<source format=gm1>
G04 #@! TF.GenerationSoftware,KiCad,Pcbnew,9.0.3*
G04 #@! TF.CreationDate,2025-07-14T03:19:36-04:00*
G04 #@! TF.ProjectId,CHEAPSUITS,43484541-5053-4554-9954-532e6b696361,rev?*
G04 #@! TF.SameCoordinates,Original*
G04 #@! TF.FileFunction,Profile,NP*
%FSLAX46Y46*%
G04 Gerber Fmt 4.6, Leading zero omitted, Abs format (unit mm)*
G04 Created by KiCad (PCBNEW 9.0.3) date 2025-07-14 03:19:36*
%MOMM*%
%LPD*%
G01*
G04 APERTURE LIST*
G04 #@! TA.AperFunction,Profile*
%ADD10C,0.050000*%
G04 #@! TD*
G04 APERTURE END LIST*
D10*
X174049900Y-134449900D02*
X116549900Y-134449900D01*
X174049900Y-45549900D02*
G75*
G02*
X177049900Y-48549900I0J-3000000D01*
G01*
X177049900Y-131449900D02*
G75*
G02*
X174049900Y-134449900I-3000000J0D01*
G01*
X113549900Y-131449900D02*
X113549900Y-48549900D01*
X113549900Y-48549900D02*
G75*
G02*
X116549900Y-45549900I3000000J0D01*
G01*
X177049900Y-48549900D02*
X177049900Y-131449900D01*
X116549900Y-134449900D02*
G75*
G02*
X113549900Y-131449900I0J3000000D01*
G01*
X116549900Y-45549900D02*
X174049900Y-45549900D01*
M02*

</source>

□ □ □

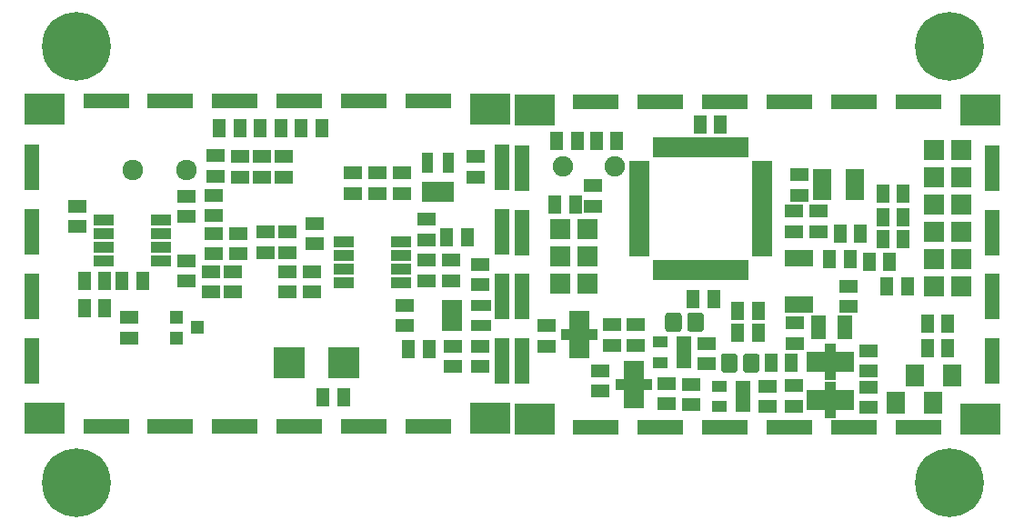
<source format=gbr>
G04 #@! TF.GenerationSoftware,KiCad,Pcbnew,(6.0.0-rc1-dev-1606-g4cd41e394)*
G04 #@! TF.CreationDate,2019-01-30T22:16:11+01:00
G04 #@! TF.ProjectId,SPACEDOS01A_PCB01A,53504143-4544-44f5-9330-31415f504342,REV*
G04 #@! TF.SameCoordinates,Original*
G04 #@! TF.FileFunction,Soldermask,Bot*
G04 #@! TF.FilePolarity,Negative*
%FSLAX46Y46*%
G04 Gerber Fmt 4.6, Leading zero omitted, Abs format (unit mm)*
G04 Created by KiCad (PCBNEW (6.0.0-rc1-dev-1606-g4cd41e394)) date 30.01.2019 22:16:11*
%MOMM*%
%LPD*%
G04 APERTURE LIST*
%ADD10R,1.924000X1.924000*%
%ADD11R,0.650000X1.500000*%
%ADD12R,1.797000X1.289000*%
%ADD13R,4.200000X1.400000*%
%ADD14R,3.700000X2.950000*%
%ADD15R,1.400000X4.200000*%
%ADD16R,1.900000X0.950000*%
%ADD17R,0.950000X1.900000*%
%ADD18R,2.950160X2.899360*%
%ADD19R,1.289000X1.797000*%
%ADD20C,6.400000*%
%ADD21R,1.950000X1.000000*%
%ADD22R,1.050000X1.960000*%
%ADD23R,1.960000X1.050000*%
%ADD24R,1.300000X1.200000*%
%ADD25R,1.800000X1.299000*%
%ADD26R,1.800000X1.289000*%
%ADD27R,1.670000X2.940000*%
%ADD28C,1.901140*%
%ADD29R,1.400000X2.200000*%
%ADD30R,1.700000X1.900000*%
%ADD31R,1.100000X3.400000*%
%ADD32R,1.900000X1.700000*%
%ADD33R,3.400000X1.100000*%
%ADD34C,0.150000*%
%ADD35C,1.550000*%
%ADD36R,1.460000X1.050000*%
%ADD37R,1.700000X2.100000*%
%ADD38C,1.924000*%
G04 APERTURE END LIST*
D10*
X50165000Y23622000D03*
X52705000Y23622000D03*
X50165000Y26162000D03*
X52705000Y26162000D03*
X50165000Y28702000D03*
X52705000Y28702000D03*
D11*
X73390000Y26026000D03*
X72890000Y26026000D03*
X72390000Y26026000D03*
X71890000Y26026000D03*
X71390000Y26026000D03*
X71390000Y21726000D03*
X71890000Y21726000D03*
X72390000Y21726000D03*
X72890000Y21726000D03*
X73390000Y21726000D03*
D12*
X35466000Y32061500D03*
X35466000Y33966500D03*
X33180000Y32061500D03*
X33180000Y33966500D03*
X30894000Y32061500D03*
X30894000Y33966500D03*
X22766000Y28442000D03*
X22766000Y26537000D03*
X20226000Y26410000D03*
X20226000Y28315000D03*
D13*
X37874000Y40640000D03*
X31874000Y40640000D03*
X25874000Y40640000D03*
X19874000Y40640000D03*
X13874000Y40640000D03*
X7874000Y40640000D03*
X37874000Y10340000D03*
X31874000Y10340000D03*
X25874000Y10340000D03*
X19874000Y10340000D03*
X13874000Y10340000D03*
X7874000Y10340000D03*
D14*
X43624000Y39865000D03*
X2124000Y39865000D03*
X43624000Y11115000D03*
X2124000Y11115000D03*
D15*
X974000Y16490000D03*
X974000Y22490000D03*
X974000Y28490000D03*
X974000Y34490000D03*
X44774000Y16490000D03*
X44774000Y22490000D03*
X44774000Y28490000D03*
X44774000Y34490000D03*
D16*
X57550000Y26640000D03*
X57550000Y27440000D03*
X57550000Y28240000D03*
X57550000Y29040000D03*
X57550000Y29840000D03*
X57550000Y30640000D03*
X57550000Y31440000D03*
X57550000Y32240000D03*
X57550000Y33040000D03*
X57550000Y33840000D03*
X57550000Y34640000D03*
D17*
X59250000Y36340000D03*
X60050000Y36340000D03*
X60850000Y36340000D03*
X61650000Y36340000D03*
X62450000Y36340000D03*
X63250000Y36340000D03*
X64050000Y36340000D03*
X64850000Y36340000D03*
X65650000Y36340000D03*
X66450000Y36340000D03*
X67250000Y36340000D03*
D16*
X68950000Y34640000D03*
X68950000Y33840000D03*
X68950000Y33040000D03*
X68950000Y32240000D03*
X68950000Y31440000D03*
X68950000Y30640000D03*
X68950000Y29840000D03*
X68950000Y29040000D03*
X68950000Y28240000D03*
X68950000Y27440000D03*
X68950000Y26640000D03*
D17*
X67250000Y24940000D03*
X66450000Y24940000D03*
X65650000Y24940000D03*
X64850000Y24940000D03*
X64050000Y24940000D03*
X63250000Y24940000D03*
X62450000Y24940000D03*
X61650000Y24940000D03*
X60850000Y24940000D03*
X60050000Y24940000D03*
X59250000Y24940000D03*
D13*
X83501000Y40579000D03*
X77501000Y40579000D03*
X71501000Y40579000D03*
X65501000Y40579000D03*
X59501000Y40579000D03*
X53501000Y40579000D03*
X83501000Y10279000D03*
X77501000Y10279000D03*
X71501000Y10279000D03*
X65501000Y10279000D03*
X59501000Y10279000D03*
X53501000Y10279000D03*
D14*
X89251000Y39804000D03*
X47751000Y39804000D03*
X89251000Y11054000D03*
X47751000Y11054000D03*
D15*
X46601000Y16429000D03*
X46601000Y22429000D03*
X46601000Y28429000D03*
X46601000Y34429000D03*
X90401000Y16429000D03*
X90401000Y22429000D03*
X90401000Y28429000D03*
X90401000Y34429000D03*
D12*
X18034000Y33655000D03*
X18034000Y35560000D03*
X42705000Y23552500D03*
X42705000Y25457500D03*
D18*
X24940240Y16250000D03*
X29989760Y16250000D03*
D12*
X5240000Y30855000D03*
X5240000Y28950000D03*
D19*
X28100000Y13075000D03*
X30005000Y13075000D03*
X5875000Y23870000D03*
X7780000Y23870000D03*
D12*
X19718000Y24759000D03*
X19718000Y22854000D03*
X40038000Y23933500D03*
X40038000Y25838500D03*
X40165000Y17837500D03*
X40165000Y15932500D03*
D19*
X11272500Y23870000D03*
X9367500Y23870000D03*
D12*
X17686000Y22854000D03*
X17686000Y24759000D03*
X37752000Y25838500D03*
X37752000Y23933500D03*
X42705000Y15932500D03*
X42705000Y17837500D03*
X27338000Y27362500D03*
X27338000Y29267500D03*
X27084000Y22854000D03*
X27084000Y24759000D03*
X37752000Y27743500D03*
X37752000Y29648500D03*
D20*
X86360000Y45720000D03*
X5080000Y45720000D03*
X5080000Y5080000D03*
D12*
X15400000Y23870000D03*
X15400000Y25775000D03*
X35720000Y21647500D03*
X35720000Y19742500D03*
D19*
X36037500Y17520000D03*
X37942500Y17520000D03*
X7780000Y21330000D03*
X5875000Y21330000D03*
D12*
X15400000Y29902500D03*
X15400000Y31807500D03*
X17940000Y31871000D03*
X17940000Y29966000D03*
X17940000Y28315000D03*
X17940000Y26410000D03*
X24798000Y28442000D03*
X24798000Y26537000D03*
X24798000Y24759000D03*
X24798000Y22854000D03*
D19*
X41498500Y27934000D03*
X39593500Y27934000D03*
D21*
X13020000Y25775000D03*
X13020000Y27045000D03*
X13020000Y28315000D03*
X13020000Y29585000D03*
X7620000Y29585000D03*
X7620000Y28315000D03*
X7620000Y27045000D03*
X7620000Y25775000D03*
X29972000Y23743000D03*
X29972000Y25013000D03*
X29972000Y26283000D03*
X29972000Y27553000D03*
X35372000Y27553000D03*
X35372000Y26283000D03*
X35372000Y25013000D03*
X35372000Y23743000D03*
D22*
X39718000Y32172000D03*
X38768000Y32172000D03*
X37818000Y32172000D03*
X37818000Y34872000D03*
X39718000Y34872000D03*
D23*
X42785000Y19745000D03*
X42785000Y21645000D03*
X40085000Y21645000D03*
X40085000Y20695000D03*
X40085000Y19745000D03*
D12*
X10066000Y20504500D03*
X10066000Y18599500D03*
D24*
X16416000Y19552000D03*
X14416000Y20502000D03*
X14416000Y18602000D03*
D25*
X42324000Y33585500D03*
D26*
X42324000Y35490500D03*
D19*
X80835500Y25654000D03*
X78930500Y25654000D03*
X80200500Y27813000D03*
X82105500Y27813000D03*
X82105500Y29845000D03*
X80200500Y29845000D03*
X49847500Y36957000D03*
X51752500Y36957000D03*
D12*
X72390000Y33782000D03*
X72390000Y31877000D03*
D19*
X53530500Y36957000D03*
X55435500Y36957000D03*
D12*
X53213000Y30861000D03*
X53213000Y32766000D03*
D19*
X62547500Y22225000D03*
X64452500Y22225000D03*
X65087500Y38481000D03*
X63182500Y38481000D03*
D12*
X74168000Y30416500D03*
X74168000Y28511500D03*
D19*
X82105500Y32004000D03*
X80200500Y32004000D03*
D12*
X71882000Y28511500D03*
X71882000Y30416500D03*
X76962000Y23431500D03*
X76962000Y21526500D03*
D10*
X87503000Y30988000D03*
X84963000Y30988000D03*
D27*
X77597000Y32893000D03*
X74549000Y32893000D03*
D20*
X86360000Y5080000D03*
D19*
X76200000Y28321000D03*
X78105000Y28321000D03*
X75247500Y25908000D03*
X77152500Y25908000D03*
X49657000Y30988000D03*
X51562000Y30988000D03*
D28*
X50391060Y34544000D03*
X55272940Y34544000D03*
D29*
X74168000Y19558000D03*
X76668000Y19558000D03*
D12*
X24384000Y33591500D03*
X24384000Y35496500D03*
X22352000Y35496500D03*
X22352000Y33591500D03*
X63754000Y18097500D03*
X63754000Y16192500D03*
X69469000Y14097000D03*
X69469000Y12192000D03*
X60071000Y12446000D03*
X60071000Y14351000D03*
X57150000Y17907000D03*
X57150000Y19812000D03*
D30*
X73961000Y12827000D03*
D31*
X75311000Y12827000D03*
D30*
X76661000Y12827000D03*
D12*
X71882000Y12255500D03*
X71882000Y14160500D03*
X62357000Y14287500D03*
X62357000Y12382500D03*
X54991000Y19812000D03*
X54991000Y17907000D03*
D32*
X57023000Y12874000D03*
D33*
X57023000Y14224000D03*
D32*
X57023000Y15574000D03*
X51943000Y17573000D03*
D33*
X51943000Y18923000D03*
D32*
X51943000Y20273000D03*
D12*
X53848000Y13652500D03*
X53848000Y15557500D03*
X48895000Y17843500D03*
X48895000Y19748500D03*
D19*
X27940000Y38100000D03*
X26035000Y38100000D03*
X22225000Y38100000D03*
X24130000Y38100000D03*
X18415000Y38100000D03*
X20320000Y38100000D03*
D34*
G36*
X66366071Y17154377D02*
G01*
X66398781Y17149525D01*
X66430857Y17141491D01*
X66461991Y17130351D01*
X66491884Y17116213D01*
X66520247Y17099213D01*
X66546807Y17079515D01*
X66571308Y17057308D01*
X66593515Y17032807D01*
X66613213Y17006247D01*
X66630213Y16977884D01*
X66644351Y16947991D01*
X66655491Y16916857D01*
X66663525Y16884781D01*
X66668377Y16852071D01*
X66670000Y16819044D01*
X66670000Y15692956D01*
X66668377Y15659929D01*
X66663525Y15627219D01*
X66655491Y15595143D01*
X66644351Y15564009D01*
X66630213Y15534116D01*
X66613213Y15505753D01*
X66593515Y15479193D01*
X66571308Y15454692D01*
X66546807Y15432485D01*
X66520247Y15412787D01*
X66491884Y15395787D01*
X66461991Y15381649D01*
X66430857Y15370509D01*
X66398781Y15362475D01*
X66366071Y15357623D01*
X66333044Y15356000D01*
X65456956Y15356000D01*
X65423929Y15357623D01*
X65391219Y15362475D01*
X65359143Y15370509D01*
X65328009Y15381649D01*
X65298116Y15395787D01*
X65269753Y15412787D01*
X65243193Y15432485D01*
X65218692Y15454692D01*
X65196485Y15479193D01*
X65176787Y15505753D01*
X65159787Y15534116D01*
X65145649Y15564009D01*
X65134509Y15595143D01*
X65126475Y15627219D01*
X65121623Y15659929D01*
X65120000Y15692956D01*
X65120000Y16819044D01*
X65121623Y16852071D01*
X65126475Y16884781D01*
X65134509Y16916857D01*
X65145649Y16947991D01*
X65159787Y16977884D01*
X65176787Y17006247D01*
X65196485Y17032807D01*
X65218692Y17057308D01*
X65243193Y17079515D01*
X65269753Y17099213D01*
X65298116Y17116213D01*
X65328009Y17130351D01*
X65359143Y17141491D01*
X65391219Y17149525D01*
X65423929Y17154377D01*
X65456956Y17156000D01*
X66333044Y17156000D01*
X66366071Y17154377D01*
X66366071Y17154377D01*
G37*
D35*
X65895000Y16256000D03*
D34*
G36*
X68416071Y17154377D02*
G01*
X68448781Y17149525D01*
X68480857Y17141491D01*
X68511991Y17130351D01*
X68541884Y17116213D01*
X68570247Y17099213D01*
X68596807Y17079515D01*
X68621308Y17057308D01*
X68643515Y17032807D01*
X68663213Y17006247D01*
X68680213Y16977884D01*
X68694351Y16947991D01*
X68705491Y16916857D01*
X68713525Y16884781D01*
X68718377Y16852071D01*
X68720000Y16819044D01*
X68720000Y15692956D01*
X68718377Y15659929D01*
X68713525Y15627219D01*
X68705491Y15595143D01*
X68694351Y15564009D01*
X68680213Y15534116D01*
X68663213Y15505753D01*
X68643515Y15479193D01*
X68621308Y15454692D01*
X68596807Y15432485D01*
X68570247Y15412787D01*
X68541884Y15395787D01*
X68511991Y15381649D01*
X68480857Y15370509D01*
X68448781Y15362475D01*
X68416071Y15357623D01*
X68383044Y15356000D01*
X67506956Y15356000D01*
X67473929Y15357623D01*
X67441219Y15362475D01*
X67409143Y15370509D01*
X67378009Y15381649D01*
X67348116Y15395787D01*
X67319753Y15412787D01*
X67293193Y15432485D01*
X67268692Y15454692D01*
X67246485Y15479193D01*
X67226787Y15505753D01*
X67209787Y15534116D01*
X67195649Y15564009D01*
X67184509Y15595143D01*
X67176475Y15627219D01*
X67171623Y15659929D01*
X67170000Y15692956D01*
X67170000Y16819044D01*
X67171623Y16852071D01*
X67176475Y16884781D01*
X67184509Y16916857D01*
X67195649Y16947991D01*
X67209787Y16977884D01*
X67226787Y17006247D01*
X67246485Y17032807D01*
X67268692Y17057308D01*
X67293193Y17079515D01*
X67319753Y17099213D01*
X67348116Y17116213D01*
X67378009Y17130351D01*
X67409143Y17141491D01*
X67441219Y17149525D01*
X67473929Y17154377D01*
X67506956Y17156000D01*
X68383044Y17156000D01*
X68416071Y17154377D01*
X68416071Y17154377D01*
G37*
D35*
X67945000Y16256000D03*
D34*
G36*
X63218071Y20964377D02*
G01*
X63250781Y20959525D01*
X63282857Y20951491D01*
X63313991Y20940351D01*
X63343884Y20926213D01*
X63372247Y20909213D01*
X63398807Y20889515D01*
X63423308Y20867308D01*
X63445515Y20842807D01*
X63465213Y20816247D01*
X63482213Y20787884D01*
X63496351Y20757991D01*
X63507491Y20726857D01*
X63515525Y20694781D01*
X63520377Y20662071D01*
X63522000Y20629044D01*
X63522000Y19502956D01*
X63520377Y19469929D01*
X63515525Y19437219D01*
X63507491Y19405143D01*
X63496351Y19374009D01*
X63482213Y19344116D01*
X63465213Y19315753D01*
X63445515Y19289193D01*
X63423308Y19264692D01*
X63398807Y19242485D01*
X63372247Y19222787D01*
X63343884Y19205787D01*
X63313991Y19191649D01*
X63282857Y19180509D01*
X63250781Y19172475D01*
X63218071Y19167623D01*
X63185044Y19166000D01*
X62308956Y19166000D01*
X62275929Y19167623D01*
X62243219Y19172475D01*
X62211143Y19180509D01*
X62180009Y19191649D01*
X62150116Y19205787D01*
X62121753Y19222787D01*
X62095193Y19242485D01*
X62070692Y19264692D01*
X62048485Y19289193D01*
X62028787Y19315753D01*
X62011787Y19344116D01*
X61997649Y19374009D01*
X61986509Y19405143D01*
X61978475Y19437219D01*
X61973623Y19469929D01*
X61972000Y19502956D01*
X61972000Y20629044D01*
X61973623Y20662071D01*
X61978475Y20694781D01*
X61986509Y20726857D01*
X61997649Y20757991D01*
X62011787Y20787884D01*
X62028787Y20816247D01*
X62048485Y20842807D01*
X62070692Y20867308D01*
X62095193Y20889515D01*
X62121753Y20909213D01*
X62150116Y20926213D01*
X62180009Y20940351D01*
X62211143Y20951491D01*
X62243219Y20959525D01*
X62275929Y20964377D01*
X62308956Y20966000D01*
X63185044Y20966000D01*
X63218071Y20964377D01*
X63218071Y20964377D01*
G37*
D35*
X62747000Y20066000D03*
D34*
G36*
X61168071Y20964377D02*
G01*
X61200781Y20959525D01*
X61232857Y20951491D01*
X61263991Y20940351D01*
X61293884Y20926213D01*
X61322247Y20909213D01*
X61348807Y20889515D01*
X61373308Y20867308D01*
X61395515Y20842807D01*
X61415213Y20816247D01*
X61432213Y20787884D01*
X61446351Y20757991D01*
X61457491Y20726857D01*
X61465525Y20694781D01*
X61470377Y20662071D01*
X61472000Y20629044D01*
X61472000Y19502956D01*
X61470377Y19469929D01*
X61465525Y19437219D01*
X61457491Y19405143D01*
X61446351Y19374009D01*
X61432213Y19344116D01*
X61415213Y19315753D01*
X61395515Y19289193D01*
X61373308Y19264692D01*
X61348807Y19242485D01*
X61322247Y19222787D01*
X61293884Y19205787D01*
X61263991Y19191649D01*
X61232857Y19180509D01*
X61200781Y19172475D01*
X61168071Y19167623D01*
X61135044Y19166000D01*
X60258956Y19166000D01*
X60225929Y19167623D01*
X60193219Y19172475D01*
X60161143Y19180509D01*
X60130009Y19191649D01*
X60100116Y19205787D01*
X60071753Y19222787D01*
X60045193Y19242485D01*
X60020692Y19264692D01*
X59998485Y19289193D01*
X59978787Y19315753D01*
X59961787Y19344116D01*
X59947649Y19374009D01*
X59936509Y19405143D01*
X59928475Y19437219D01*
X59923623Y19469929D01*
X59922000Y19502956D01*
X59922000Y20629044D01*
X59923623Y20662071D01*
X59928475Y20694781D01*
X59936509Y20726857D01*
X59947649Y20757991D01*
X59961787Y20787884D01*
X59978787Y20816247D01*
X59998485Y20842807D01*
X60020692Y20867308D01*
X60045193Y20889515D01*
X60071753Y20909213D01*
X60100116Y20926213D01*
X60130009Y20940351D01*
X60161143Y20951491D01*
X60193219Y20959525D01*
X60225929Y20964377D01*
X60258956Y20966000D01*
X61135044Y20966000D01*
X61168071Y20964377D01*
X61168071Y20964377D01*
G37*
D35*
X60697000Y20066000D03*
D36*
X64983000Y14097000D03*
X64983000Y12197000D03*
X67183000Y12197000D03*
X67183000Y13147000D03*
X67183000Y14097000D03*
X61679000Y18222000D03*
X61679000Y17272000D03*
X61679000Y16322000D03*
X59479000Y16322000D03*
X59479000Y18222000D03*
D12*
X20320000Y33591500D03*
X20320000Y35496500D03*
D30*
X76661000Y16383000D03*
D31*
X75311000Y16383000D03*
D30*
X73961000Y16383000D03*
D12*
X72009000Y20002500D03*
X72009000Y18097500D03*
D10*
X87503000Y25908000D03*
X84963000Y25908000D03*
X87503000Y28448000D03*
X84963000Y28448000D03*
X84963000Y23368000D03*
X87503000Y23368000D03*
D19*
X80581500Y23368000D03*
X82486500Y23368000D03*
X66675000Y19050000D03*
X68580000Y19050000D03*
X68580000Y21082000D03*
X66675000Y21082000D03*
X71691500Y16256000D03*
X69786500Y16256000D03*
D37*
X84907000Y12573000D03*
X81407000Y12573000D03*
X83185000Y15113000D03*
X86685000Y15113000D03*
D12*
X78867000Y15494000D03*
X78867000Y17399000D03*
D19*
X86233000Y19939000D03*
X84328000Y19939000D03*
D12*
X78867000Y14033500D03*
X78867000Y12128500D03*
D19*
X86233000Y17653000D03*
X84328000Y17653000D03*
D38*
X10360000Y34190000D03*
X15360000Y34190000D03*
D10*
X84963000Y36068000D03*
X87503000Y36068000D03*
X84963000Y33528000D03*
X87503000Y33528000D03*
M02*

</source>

□ □ □

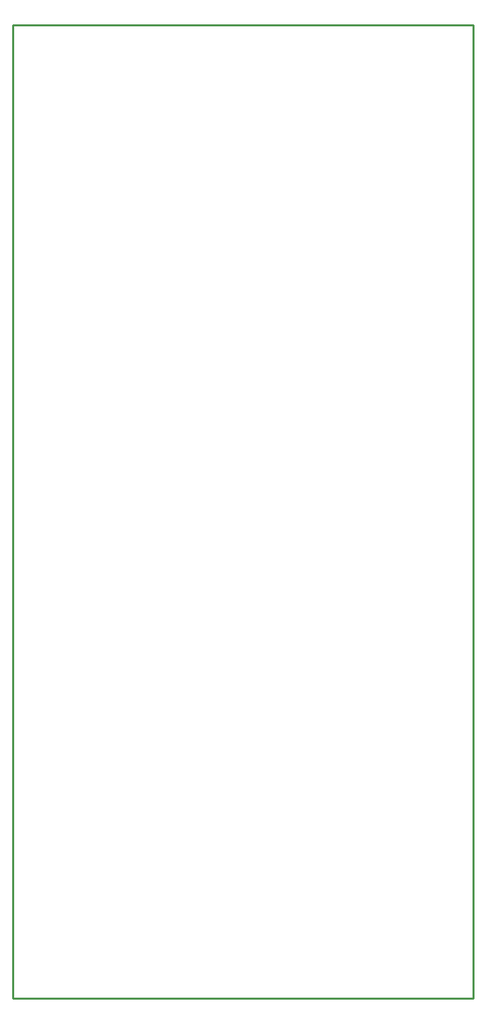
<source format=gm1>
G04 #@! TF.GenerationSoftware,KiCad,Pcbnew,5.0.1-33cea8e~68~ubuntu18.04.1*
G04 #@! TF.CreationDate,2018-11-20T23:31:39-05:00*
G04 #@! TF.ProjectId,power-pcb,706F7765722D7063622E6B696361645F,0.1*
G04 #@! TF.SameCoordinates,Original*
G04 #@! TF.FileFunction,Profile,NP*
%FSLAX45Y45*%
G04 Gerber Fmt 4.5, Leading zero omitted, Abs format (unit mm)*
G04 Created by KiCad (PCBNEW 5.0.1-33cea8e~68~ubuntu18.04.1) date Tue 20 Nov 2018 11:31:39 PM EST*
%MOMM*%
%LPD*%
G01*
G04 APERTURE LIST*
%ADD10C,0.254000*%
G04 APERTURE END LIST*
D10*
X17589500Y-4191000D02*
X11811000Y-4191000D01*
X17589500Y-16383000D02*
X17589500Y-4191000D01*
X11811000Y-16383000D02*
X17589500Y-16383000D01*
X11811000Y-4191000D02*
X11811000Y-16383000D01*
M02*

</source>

□ □ □

◆ **What the task asks**: If a line in the records above contains the word "Created", count it, then give the total and nothing else.

◆ **Exercise answer**: 3